Friday, July 22, 2011

I've been thinking of Cummings' poem "Somewhere I have never travelled." It's clearly a love poem, but it also works from the point of view of a parent to a child. Here's the poem:

somewhere i have never travelled,gladly beyond
by E. E. Cummings

somewhere i have never travelled,gladly beyond
any experience,your eyes have their silence:
in your most frail gesture are things which enclose me,
or which i cannot touch because they are too near

your slightest look easily will unclose me
though i have closed myself as fingers,
you open always petal by petal myself as Spring opens
(touching skilfully,mysteriously)her first rose

or if your wish be to close me, i and
my life will shut very beautifully ,suddenly,
as when the heart of this flower imagines
the snow carefully everywhere descending;

nothing which we are to perceive in this world equals
the power of your intense fragility:whose texture
compels me with the color of its countries,
rendering death and forever with each breathing

(i do not know what it is about you that closes
and opens;only something in me understands
the voice of your eyes is deeper than all roses)
nobody,not even the rain,has such small hands

The opening stanza establishes a somewhat mystical 'otherness'. The subject--the person being addressed--carries certain experiences in (let's call it her) eyes from "somewhere (the narrator) has never travelled" (lines 1-2). So there is a difference of experience, which Cummings is glad about. Perhaps he wants this new life to have different experiences from his own. He is also extremely emotional--even powerless--when faced with his feelings. He considers himself closed off, but this other person opens him "as spring opens...her first rose" (7-8). So what is it about this person which enables her to penetrate his defenses--surprising him? Her "intense fragility" (14) which "render(s) death and forever with each breathing" (16). What is more fragile than a child? And what offers more surprises? Also, the reference to death and living beyond death supports the interpretation of the subject as a child--children tend to live beyond the death of their parents, after all.

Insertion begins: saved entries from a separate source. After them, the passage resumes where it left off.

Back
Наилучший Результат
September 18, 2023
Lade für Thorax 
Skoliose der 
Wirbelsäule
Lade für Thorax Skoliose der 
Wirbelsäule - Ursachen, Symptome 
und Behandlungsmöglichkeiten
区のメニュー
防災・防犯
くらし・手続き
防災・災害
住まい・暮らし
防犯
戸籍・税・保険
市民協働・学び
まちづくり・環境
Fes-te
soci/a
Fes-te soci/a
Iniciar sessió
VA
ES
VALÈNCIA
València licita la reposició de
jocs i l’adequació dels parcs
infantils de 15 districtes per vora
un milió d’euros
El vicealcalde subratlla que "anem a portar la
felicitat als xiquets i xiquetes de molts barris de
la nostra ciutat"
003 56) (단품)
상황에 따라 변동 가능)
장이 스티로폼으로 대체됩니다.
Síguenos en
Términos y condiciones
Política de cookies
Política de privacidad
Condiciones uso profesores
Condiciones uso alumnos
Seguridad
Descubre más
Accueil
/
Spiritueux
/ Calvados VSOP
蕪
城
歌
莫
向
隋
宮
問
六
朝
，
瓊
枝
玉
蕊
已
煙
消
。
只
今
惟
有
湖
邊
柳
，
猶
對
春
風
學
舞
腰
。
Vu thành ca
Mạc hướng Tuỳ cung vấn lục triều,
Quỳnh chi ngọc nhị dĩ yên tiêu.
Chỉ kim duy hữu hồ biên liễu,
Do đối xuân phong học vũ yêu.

Cummings seems to be studying his subject almost as though witnessing an alien. He is overwhelmed. He leaps from observation to observation. He is trying to understand something profoundly new. He uses images of new life--of flowers in spring--opening much like a child being born. Likewise, he sees himself changed. He sees the world anew. Finally, all he can do is marvel at this new life: "nobody,not even the rain,has such small hands" he concludes (20). Personally, I've always found this line somewhat troubling to have been included in a love poem. It is profoundly non-erotic, for one thing, while focusing passionately on a body part (my apologies to anyone who finds small hands sexy). Cummings could very well be marveling at a new life; these tiny hands could easily belong to a child.

There are moments in the poem that don't seem to completely support this interpretation. Much of Cummings' discussion of 'opening and closing' in the second and third stanzas would seem to belie uncertainty in terms of the emotional relationship. It is a little melodramatic to be parental love. Still, taken in conjunction with Cummings' opening--detailing a difficult path--perhaps this intense emotion is more Cummings' attempt to find a balance in this relationship--to not be distant, for example, but to also not be smothering.

Regardless, though I've loved this poem for several years, I've found that I never truly, completely, connected with it until I viewed it from the point of view of a parent.

1 comment:

jsandq said...

I don’t believe that the middle stanzas are overly dramatic. They express the wonder that a parent has of his/her newborn. The power that a newborn has on its parent(s) is profound; the wonder, as great. ‘This life I hold in my hand is part of me’, a parent may think. And, the joy imparted by the relationship is formed of a deep love that can open and close the parent. The poem is a perfect expression of such an experience.